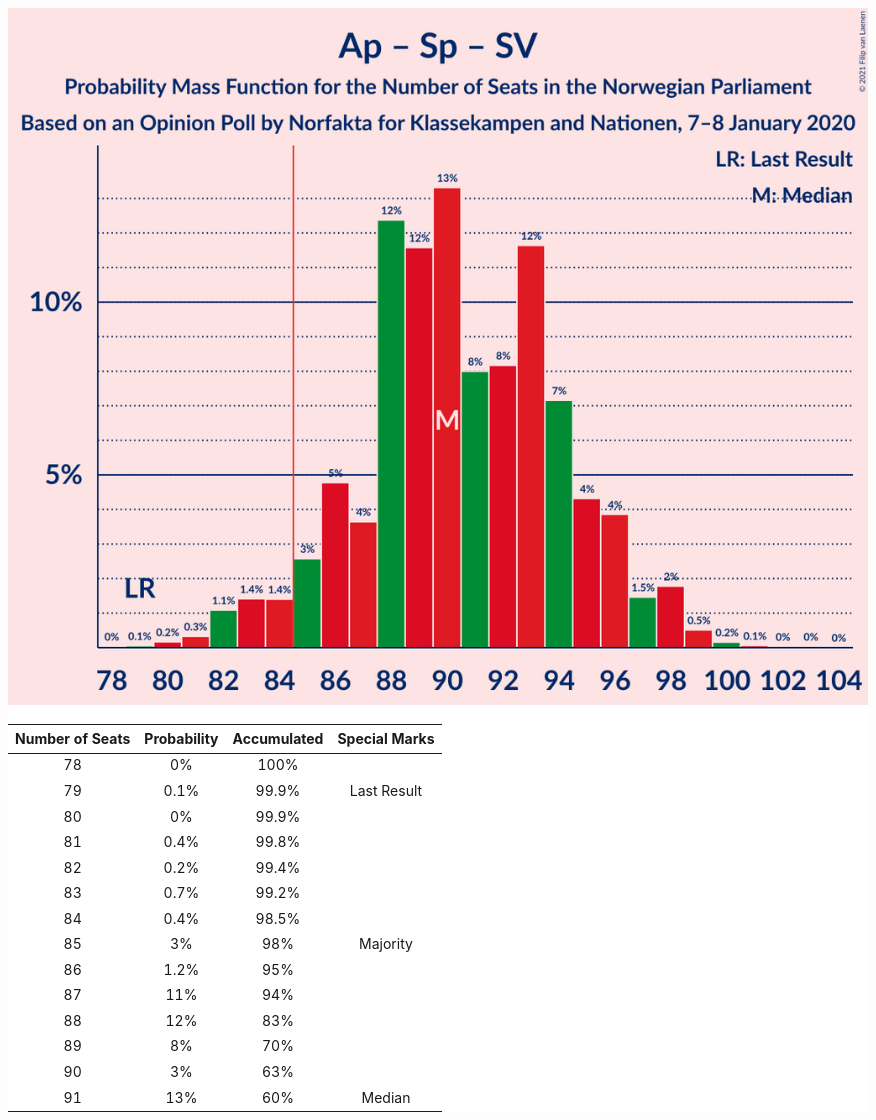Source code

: ![Graph with seats probability mass function not yet produced](2020-01-08-Norfakta-coalitions-seats-pmf-ap–sp–sv.png "Seats Probability Mass Function")

| Number of Seats | Probability | Accumulated | Special Marks |
|:---------------:|:-----------:|:-----------:|:-------------:|
| 78 | 0% | 100% |  |
| 79 | 0.1% | 99.9% | Last Result |
| 80 | 0% | 99.9% |  |
| 81 | 0.4% | 99.8% |  |
| 82 | 0.2% | 99.4% |  |
| 83 | 0.7% | 99.2% |  |
| 84 | 0.4% | 98.5% |  |
| 85 | 3% | 98% | Majority |
| 86 | 1.2% | 95% |  |
| 87 | 11% | 94% |  |
| 88 | 12% | 83% |  |
| 89 | 8% | 70% |  |
| 90 | 3% | 63% |  |
| 91 | 13% | 60% | Median |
________________________
§ Exercise objective:
From first line to last, return the records verbatim without their pictures.

§ Solution:
Source code

: ![Graph with seats probability mass function not yet produced](2020-01-08-Norfakta-coalitions-seats-pmf-ap–sp–sv.png "Seats Probability Mass Function")

| Number of Seats | Probability | Accumulated | Special Marks |
|:---------------:|:-----------:|:-----------:|:-------------:|
| 78 | 0% | 100% |  |
| 79 | 0.1% | 99.9% | Last Result |
| 80 | 0% | 99.9% |  |
| 81 | 0.4% | 99.8% |  |
| 82 | 0.2% | 99.4% |  |
| 83 | 0.7% | 99.2% |  |
| 84 | 0.4% | 98.5% |  |
| 85 | 3% | 98% | Majority |
| 86 | 1.2% | 95% |  |
| 87 | 11% | 94% |  |
| 88 | 12% | 83% |  |
| 89 | 8% | 70% |  |
| 90 | 3% | 63% |  |
| 91 | 13% | 60% | Median |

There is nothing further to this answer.